Exagero. Invento, superpongo. Pido una pinta. Reencuentro a mi chica y pido otra pinta. Más tarde, en el hotel, descubro que puedo seguir con soltura el inglés en los tebeos, porque devoro con fruición el tomo de los Fantastic Four de Mark Millar y Bryan Hitch; en el avión sigo con el Amor y cohetes (recopilación de los relatos cortos de Love and Rockets) de los Hernández Bros. Me arrepentiré de no comprarme en Gosh!, frente al British Museum, el I Shall Destroy All The Civilized Planets de Flectcher Hanks , pues el recuerdo de sus viñetas me acompaña hasta ahora mismo. Quizás sea una buena manera de acostumbrarme al inglés, antes de saltar a los novelones, los de Pynchon –mi chica me disuadió de llevarme el último Pynchon, pero ¿por qué no lo traducen ya? Mi chica insiste: que no me lo lleve, que no es el momento. “Te amo, y si no te amo vuelve el caos”, le recito a Shakespeare con la mente, porque sé que suele tener razón -mi chica, y Shakespeare también.

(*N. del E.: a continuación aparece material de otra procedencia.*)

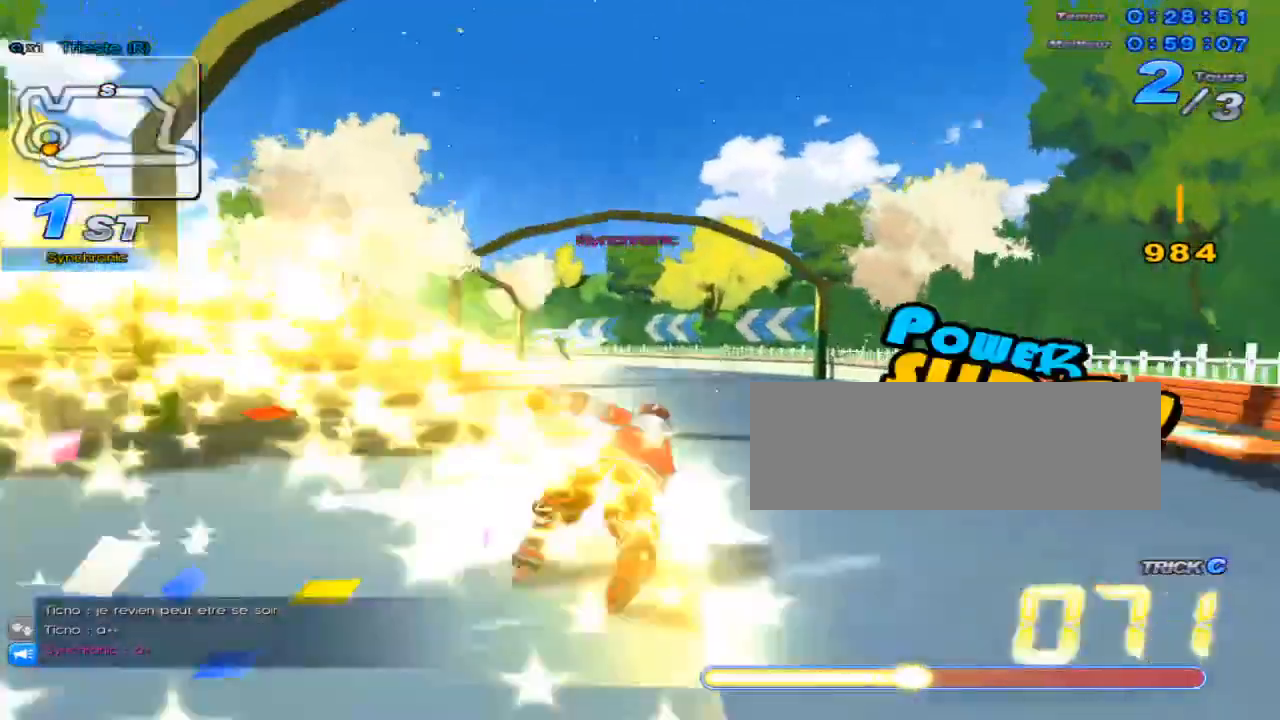
{"keys": ["left", "up", "w"], "events": [[17, "w", "down"], [84, "left", "down"], [117, "w", "up"], [184, "w", "down"], [267, "left", "up"], [267, "w", "up"], [367, "w", "down"], [401, "left", "down"], [434, "w", "up"], [501, "w", "down"]]}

Solo me doy cuenta de esta preocupación preponderante en torno al idioma después del viaje, ahora que redacto estas líneas, como dos semanas después. Pero en el British Museum acabo comprando dos libros y los dos son sobre lenguaje: Un Dictionary of Idioms and their origins (idioms: expresiones cuyas palabras no significan lo que dicen, aclara la contraportada; “gipsy phrases of our language” se cita, de otra cita, en el interior), y A History of Writing, un libro más esperable del museo que expone, entre otras “minucias”, la Piedra de Rosetta. De tres de las postales que me llevé, dos son pinturas con el tema de Babel (la tercera de William Blake).
En el aeropuerto, de vuelta, le enseño a Ana y a Lalo el muñeco de Thor. ¿Lo sacaría Lalo en uno de sus fantásticos cuadros? A la ida se enteró que me gustaban y estuvimos hablando de casas fabricantes de muñecos. Bueno, él se las conocía, yo no. Hasta me atreví a enseñarle dibujos de mis cuadernos, con el tema de los muñecos; porque él también los pinta. Pongo ese "también" en cursivas por razones evidentes: una semana más tarde visito su última exposición en Murcia. Fantástica. Y una semana más tarde, Diego, que asistía en el aeropuerto perplejo -perplejo una vez más: cómo amo a Diego- a nuestra afición por los muñecos, me propone que le presente su Diario de las bestias blancas en la Librería Escarabajal. Quiero decir que una semana después ya he vuelto a lo de siempre: bulimia cultural. Librería Escarabajal: aún recuerdo la aventura que viví allí cuando fui a la presentación de la novela Matar y guardar la ropa de Carlos Salem. Encantadores, tanto Salem como su editor. Y aventuras asombrosas con la anfitriona del evento. Aventuras que tenían que ver con el idioma, por cierto. Con su pronunciación.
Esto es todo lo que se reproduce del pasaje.